The British Computer Society: IT Glossary for Schools

Slide 1.2

### National Curriculum ICT

Programme of study

How to use ICT to test predictions and discover patterns and relationships, by exploring, evaluating and developing models and changing their rules and values (ICT NC KS3 2c)

NC Levels

Level4: They use ICT-based models and simulations to explore patterns and relationships, and make predictions about the consequences of their decisions

Level5: They explore the effects of changing the variables in an ICT-based model

Level 6: They use ICT-based models to make predictions and vary the rules within the models

Level7: They design ICT-based models and procedures with variables to meet particular needs

Slide 1.3

Teaching objectives for Years 7, 8 and 9

Based on the National Curriculum programme of study for ICT at Key Stage 3, for example, for Year 9:

• Design and create ICT-based models, testing or refining rules and procedures

• Test hypotheses and predictions, using models, comparing their behaviour with information from other sources

Slide 1.4

Sample scenario …

You make a fresh cup of coffee in the staffroom at break-time, using boiling water from the kettle. How long will it take before it is drinkable?Try to set up a spreadsheet to model the cooling of the coffee.

• What assumptions need to be made?
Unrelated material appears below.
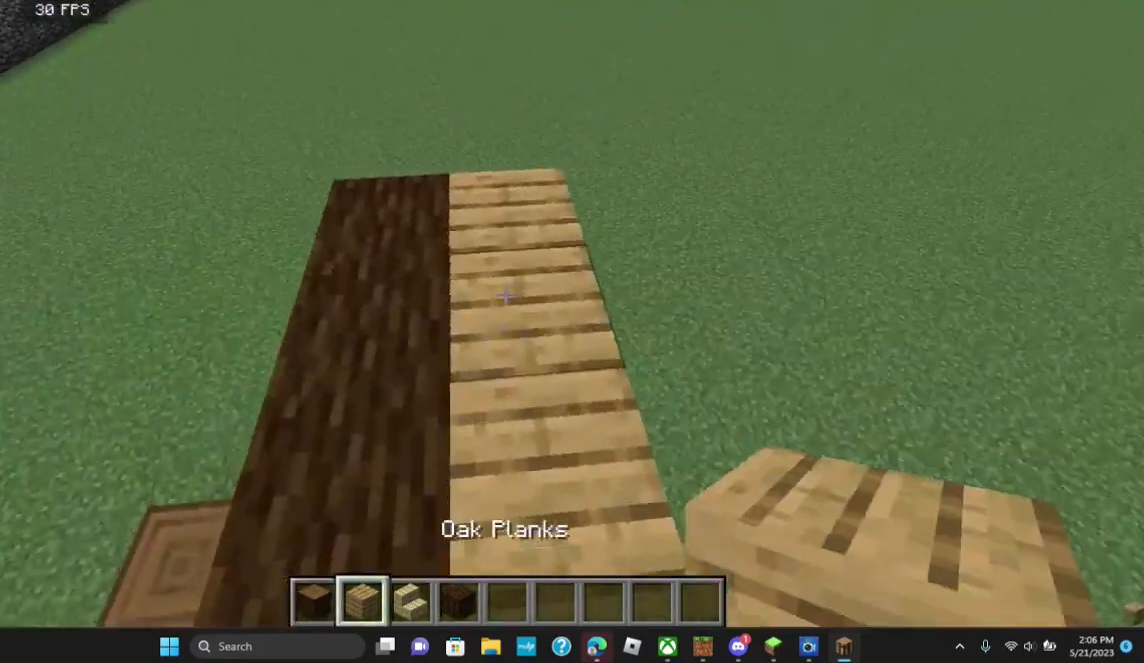
{"keys": [], "mouse": [], "events": [[200, "w", "up"], [400, "d", "down"], [500, "d", "up"]]}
Keep them simple at first.

Slide 1.5

• In the ‘coffee-break’ example, assume that:

• the water has boiled in the kettle

• the staffroom is fairly warm

• you can't drink liquids that are too hot

• the coffee cup is not a very good insulator

• you drink your coffee black and without sugar

• Which parameters need to have assigned values?

• What values would you suggest?

Slide 1.6

Some examples might be:

• the starting temperature of the coffee

• the temperature at which coffee may be drunk

• the temperature of the staffroom

• how much the coffee cools per minute

Slide 1.7

=C7

Input values (parameters)

=B11+1 then copy down

Table of data

Slide 1.8

• How successful is it so far?

• Did you expect a straight-line graph?

• What would you that predict the temperature will be after 30 minutes?

• When will the coffee freeze?

• Is this realistic?

Slide 1.9

Hand-held datalogging equipment can be used to collect live data

Slide 1.10

Can the temperature of the coffee fall below room temperature?

How might you adjust the model to make sure this cannot happen?

Slide 1.11

• What are you trying to model?

• What assumptions do you need to make?

• What parameters will you need for your model?

Slide 1.12

• What role has ICT played in this exercise?

• What advantages are there in using ICT for modelling data?

• What disadvantages are there in using ICT for modelling data?

• How could the model be improved still further?

• What issues might arise in the classroom?

• In what other subject contexts could ICT modelling be useful?

• What skills and techniques are required?